Your feedback is of great importance to enhancing our work. If any additional clarifications or revisions are required, we are more than willing to assist promptly.

Thank you once again for your time and support!

Best regards,

Authors of #8988

评论

Dear Reviewer #Z8iN,

As the discussion period deadline approaches, we wanted to kindly follow up regarding your feedback on our manuscript.

Your insights have been invaluable, and we would greatly appreciate it if you could review our responses at your earliest convenience. Should you have any further questions or suggestions, we remain at your disposal to address them promptly.

Thank you again for your time and dedication.

Best regards,

Authors of #8988

评论

Dear Reviewer #Z8iN,

Thank you again for your time and insightful comments on our manuscript. We truly understand how busy your schedule must be. However, as the discussion window is nearing its end, we kindly ask if you could take some time to review our responses.

Your feedback is greatly valued, and we are eager to address any additional suggestions or concerns you may have to further improve our work.

Best regards,
Authors of #8988

评论

We sincerely appreciate the reviewer’s detailed feedback. Below, we address the two points raised:

  1. Selection of DinoV2 as the Backbone
    DinoV2 was chosen for its strong representation-learning capabilities, particularly its ability to handle diverse image distributions effectively. While empirical results support this choice, we recognize that a more detailed theoretical rationale would be valuable and plan to explore this in future work.

  2. Backbone Sensitivity and Performance Degradation
    We acknowledge the backbone sensitivity of our method, as reflected in the performance drop when replacing DinoV2. However, we identified that the previous response "PART 1" contained underestimated experimental results, which have now been corrected and updated:

    DetGO-DINOv2DetGO-CLIPDetGO-DINO
    AUC83.0679.2677.53

    Reducing backbone sensitivity and improving generalization across models will be key directions for future research.

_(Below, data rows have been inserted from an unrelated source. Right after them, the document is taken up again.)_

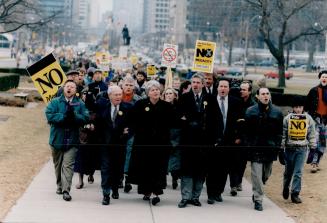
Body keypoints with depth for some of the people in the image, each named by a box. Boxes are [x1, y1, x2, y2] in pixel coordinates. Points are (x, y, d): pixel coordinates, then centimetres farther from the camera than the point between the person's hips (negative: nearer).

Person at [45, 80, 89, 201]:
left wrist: (73, 115, -24)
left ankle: (66, 190, -14)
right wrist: (64, 116, -20)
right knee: (58, 165, 16)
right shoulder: (55, 102, 4)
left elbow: (85, 118, -9)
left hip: (72, 140, -2)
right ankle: (60, 185, 34)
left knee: (68, 165, -11)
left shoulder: (80, 104, 4)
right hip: (57, 139, 2)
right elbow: (49, 115, -13)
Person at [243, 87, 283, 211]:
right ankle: (258, 200, 0)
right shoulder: (250, 111, -2)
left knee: (266, 175, 14)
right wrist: (247, 146, -7)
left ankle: (257, 192, 36)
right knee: (257, 175, -6)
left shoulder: (277, 112, 5)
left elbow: (279, 132, 8)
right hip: (256, 149, -3)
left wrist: (277, 147, 0)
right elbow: (246, 131, -1)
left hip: (270, 149, 3)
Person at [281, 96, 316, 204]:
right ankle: (285, 188, 36)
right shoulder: (287, 118, -1)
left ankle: (295, 194, 0)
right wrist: (281, 148, 0)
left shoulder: (308, 119, 1)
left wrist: (313, 148, 4)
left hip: (302, 149, 0)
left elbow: (312, 134, 6)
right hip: (289, 148, 0)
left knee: (298, 172, -4)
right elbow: (283, 134, 1)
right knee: (288, 171, 12)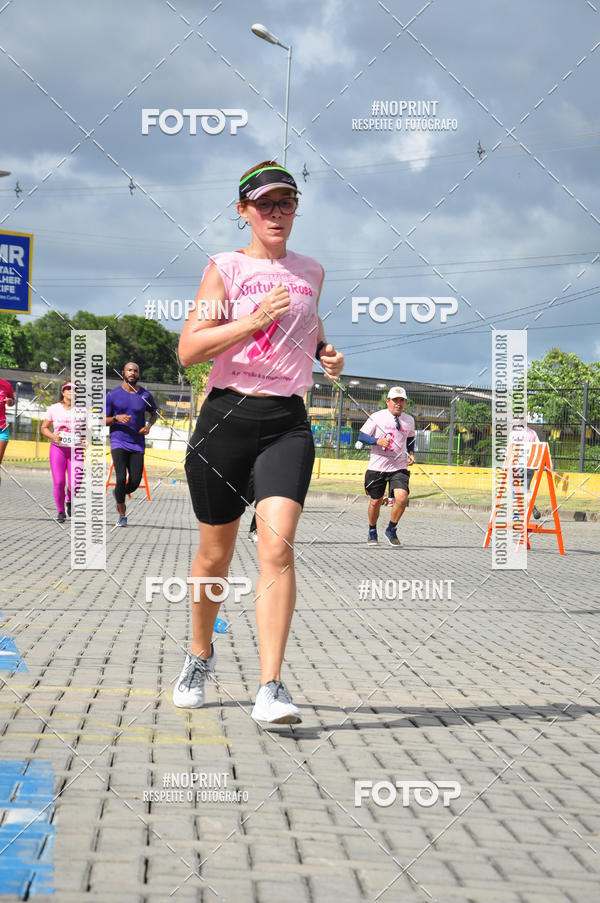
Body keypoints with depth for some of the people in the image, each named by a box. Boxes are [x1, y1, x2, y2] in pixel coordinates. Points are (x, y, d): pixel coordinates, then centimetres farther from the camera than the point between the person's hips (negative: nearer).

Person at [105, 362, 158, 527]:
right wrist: (117, 418, -17)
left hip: (137, 444, 2)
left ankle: (119, 495, 31)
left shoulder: (146, 395, 6)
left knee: (135, 482, -4)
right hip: (118, 442, -2)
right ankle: (122, 515, -2)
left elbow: (154, 413, 22)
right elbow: (104, 420, 4)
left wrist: (149, 425, 1)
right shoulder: (112, 395, 0)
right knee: (121, 478, -18)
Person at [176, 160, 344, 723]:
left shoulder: (310, 272, 14)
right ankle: (200, 656, 36)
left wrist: (324, 353, 14)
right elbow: (188, 350, -7)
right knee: (215, 554, 9)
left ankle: (270, 689, -22)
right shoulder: (226, 268, 1)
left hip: (287, 423, 2)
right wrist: (253, 321, -16)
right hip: (226, 417, -1)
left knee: (277, 544, -18)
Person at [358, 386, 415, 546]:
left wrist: (411, 453, 8)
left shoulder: (409, 420, 8)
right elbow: (361, 436, -2)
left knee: (402, 497, -19)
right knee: (376, 501, 7)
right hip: (377, 467, -2)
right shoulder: (377, 417, -4)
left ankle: (391, 530, 4)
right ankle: (372, 532, 34)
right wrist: (377, 441, -19)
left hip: (399, 467, 2)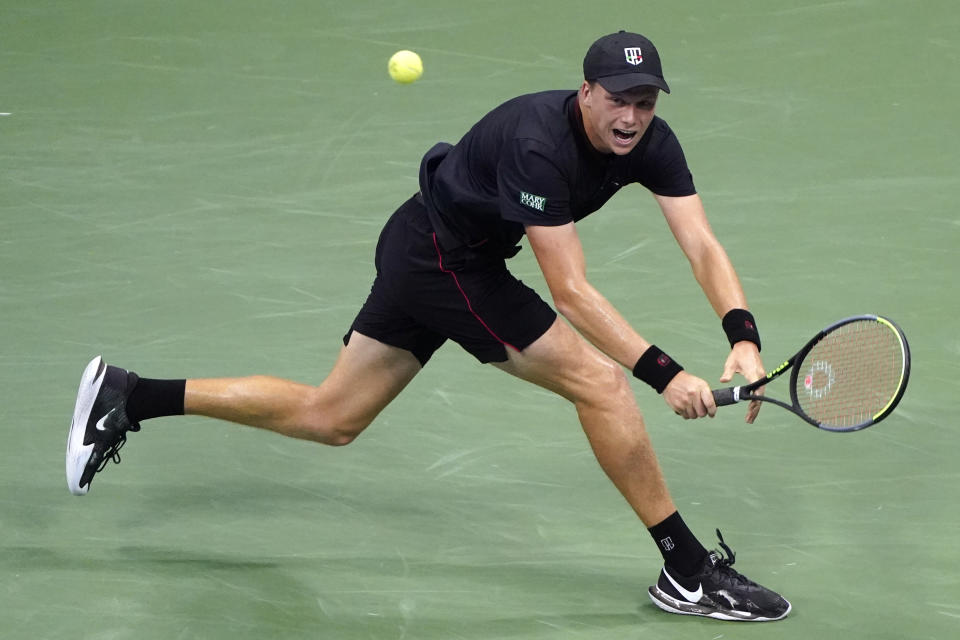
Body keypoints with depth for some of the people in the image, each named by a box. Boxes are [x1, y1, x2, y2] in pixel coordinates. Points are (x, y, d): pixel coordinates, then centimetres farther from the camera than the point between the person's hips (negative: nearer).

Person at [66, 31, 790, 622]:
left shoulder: (651, 142, -8)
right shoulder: (538, 145, -31)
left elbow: (703, 247, -13)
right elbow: (572, 290, -32)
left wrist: (744, 339, -29)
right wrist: (664, 372, -37)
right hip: (443, 255, -9)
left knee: (327, 417, 16)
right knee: (600, 381, -15)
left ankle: (125, 395, 22)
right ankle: (688, 573, -7)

Thank you for your constructive suggestions, which are invaluable for improving our work. We will address these issues more comprehensively in future iterations.

评论

Dear Reviewer #Z8iN,

If your schedule permits, we would be deeply grateful if you could kindly confirm whether our responses have adequately addressed your concerns. Your input is extremely important to us, and we remain committed to making further improvements if needed.

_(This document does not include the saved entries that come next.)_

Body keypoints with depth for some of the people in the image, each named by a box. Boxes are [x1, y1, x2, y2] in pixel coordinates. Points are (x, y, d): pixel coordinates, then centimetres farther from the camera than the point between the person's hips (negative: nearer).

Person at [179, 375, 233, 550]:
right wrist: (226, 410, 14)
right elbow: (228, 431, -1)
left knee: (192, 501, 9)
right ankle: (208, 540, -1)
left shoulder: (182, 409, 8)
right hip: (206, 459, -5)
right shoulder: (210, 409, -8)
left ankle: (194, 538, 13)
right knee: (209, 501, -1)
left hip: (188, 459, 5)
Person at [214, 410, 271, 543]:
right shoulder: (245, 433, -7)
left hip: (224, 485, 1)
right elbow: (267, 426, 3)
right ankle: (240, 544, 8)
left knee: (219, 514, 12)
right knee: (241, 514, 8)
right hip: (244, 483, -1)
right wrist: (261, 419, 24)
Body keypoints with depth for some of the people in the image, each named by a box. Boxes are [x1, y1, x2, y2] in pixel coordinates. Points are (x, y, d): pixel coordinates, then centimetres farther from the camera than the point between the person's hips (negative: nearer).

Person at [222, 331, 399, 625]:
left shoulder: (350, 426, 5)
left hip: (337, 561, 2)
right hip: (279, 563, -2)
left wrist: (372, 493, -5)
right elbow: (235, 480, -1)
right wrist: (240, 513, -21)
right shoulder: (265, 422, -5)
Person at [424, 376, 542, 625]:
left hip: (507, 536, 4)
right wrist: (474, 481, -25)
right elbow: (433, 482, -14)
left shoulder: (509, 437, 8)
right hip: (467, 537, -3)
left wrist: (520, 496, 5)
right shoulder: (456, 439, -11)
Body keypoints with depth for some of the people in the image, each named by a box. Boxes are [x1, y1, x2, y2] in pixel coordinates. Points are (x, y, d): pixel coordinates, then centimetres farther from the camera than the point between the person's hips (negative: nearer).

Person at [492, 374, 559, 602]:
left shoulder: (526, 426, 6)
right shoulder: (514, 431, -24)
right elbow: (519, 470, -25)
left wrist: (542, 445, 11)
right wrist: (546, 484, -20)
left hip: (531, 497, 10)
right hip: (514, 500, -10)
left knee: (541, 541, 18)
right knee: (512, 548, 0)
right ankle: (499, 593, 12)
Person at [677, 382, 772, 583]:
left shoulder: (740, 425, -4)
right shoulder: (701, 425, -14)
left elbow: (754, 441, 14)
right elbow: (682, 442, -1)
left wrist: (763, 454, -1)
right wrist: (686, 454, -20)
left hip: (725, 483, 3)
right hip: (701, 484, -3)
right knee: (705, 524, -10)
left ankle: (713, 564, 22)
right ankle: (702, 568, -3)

Thank you once again for your thoughtful review and support.

Best regards,
Authors of #8988

AC 元评审

This paper presents an approach for detecting AI-generated images by training a model to overfit the distribution of natural images. The core idea is based on the insight that a model overfitting to natural images will fail to generalize to AI-generated ones. The proposed method employs a dual-model framework: an anchor model is used to fit the natural image distribution, and an overfitting model is learned to produce the same outputs as the anchor model while exhibiting abrupt loss behavior for small perturbations. AI-generated images are identified by calculating the output differences between these two models.

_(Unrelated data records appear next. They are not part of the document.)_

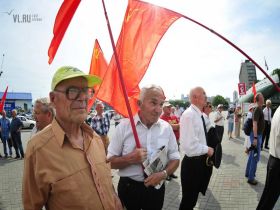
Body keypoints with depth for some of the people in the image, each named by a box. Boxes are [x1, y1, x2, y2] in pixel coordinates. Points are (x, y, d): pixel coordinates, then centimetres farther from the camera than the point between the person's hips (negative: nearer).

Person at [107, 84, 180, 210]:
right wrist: (130, 159, -25)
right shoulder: (124, 126, -12)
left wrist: (163, 174, -15)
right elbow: (110, 161, -8)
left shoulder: (166, 128, -4)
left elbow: (175, 158, 2)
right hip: (128, 188, -2)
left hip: (156, 188, 3)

The motivation to utilize overfitting for AI-generated image detection is innovative, and the approach benefits from only requiring natural images for training. However, despite addressing some of the reviewers' concerns in the authors' responses, the paper still has unresolved issues. These include the trade-off between the model’s generalization capabilities for unseen real images versus unseen AI-generated images, the selection of the threshold, the rationale for adopting a Gaussian distribution, and the resulting vulnerability to Gaussian noise. Although the authors provided some explanations in their rebuttal, these issues were not fully resolved, presenting challenges for the practical application of the method. The paper does not yet meet the acceptance threshold before these significant issues are adequately addressed.

审稿人讨论附加意见

During the rebuttal, the authors addressed some of the raised issues, but some significant concerns remain insufficiently resolved.